Material for this exercise
■ ■ ■
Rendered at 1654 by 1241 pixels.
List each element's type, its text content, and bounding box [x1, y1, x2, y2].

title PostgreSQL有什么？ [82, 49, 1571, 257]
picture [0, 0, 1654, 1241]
■ ■ ■
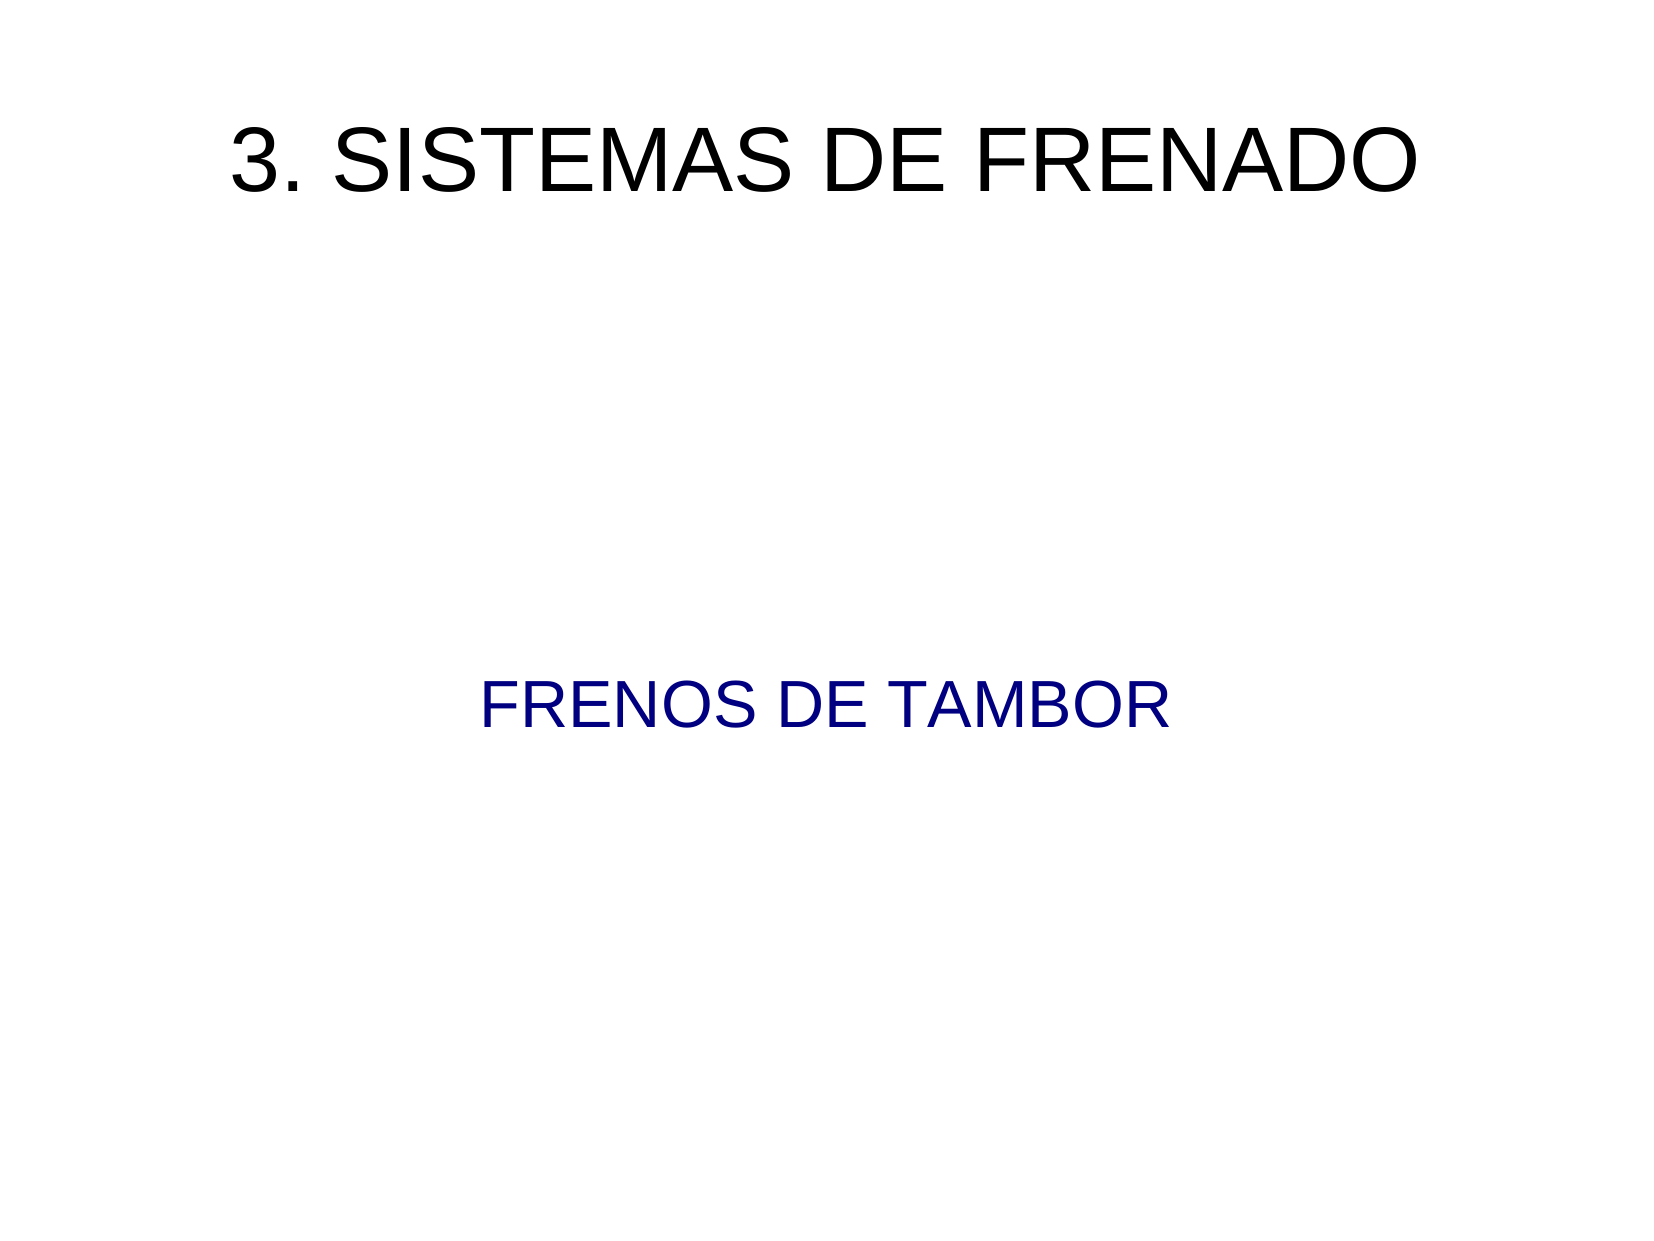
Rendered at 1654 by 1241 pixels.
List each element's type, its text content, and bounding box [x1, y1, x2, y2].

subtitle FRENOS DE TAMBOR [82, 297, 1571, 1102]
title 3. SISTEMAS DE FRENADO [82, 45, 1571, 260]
■ ■ ■
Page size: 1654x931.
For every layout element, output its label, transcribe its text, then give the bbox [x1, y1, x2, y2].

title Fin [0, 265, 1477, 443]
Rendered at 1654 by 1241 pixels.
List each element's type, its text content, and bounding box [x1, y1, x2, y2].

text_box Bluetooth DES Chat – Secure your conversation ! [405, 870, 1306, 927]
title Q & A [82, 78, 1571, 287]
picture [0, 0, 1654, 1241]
■ ■ ■
Aim
Duplicate the data verbatim from the line with "Page size: 1654x931." to the line with "title Fin [0, 265, 1477, 443]", both of those lines included.

Answer below
Page size: 1654x931.
For every layout element, output its label, transcribe its text, then give the bbox [x1, y1, x2, y2].

title Fin [0, 265, 1477, 443]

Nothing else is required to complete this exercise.